Oooooooh how fun! Our old friend Brandon Jacobs has come back to visit. When we last saw big #27 (although he’ll wear #34 this time around… thanks Stevie Brown), he was moping on the sideline in San Francisco. That is, until he was suspended by the team for complaining about playing time and forbidden from being on the sideline.
Last time we saw him on this coast, Jacobs was helping the Giants finish a tumultuous season during which he openly complained about his lack of carries with a surprisingly epic march to the Super Bowl. Despite the team’s success that year, Jacobs had a very disappointing season, amassing only 571 yards on 152 carries, and earning himself a ticket out of town during the offseason. So given the fact that Jacobs is only one year and 2 rushing attempts in San Fran removed from his last disappointing season in Giants’ blue, what can we expect of him this year?
First, we know (and hopefully Brandon does as well) that he isn’t being brought in to be the Giants’ feature back. Despite David Wilson’s struggles, there’s no way the Giants are giving up on the guy who gave them so much confidence that they decided to let Ahmad Bradshaw sign with the Colts. Wilson is simply more talented and gives the team a better chance to win than what Jacobs can offer at this point in his career.

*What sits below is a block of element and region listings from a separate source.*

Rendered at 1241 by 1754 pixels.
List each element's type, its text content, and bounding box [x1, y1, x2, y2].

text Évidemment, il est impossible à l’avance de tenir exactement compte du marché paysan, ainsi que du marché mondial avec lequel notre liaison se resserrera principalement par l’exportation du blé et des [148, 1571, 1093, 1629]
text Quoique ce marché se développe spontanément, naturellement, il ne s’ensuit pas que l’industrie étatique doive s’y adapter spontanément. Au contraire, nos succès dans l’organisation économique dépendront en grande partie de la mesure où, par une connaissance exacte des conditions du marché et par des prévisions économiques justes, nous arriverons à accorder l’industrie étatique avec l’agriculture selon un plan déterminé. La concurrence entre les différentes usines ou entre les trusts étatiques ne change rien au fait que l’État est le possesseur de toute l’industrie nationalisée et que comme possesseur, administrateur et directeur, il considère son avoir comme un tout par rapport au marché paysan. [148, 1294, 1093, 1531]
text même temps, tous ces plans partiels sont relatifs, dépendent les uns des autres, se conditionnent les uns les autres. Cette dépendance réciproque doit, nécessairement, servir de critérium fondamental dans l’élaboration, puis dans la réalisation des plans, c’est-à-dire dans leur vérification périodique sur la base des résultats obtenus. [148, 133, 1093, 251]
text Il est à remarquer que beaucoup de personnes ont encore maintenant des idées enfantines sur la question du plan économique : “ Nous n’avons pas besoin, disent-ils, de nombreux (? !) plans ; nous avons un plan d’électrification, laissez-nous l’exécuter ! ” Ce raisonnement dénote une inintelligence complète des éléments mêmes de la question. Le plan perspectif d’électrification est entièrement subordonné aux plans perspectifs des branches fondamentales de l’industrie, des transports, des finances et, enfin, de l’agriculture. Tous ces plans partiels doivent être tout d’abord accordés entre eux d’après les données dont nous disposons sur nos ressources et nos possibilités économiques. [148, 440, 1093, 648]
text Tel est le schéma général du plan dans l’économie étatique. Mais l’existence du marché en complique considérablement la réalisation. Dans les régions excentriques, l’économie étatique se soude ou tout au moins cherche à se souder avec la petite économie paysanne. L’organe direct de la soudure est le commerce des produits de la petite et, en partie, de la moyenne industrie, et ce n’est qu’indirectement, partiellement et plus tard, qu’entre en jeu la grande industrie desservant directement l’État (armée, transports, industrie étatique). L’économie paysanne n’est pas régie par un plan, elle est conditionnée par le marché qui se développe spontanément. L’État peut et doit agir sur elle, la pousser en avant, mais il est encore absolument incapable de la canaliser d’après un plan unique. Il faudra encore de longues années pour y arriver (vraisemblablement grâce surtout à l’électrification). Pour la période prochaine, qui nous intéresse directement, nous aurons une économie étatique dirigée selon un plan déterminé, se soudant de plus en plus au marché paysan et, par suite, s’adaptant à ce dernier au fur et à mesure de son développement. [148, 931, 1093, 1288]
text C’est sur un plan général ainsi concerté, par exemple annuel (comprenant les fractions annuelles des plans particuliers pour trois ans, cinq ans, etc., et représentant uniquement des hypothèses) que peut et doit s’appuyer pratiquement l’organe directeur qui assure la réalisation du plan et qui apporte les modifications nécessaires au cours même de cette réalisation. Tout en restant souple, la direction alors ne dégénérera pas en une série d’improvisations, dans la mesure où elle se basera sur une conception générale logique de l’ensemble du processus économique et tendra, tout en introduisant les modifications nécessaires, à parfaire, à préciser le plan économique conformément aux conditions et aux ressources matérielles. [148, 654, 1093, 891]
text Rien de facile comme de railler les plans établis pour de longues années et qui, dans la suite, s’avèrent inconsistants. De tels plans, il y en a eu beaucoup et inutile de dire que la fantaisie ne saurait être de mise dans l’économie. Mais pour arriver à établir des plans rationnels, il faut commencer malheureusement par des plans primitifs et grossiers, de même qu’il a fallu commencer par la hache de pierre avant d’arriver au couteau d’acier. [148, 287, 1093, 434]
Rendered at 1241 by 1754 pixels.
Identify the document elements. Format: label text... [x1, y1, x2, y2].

Second, Jacobs isn’t being brought in to “mentor” Wilson, primarily because Wilson doesn’t need mentoring. He’s been a pretty good runner when he’s gotten opportunities and flashed immense talent when he’s been able to hold onto the ball. Jacobs doesn’t need to tell him that it’s important not to fumble the ball. It’s the coaches’ job to teach him how not to.
But what the Giants’ do need right now is a complimentary runner to Wilson. During Jacobs’ first stint with the team, the Giants running game was at its best when they paired him with a quicker runner – like Bradshaw or Tiki Barber – and subbing in the bruising Jacobs whenever the situation dictated. That was supposed to be Andre Brown’s job this year. But until he returns, the Giants really have no one who can fill that power back role. The Giants need someone to convert the short yardage situations and pound the defense in order to open things up for the speedier Wilson. Once upon a time, that was Jacobs’ specialty.
No one really knows how much BJ has left in the tank at this point in his career – not even Brandon himself. But this time around, the Giants only need him to be a role player, not the star he once was. Only time will tell if this reunion will be a happy one.